#### Work to complete
1/ In the wartime parachute training memoir, from what height were the first two jumps made?
2/ Carry the wartime parachute training memoir on from its last sentence.

— START Given passage —

Met at Manchester station with RAF bus room for kit and men taken to Ringway aerodrome (now Manchester airport), beds with sheets, food on plates, just like home. Two weeks training how to exit plane, (Whitleys hole in floor) then how to land, just like 2 weeks at the fairground, day came to get a parachute from the WRAF packers then on the bus to Tatton Park. The first two jumps were taken from a tethered balloon at 500 feet, on the way down a Sgt shouts orders, pick up chutes back to ringway day off repeat next day, after bad weather time from drops from the Whitley after 5 drops we need 1 night drop from the balloon that goes OK, next day the CO presents us with our wings and Maroon beret, that was a proud day. They gave us 2 weeks embarkation leave as we were ready to drop anywhere without notice. Home for Xmas 1943. Reported back to Hardwick, soon on the way as replacements to a unit just back from the invasion of Italy. Got off train at Oakham on a truck to Alexton Hall, just the job borrowed a bike home next day with the greeting where have you dropped from.

— END Given passage —
— START Data excerpt —

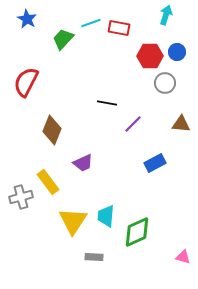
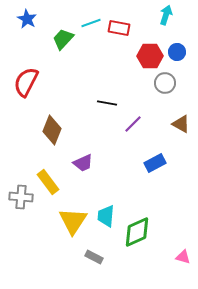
brown triangle: rotated 24 degrees clockwise
gray cross: rotated 20 degrees clockwise
gray rectangle: rotated 24 degrees clockwise
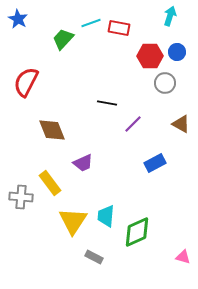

— END Data excerpt —

#### Solved problems
1/ 500 feet.

2/
After a few weeks we were billeted in hunting lodges and stables in Melton Mowbray, training with the Battalion was intensive, forces marches over Yorkshire moors, absailing down wool mills in Homefrith, then river crossing the Trent in Notts. One morning volunteers were asked for a special drop, first time from a Dakota just the job walk out the door, just a minute we get to Cottesmore airfield there are RAF instructors from Ringway OK lads we have been trying this ourselves now your turn, strap this kit bag on your leg when about 100 ft to go play it out on a rope, by the way it has about 50 pounds of ammo or mortar bombs in it, take off after about one hour green light on then red out we go, landed at Nether Avon lined up, along came Churchill and Monty, well done boys first time that has been done, back in Melton given 7 days leave. First week in June things start to buss draw ammo confined to billets next thing on the 6th stand down invasion has started with the 6th airborne we remain at Melton.
After many stand bys for opps where we are not used, along came September, after 48 hrs leave, we are drawing ammo and parachutes again this time to drop in Holland (they don’t tell us Holland but give us Dutch money).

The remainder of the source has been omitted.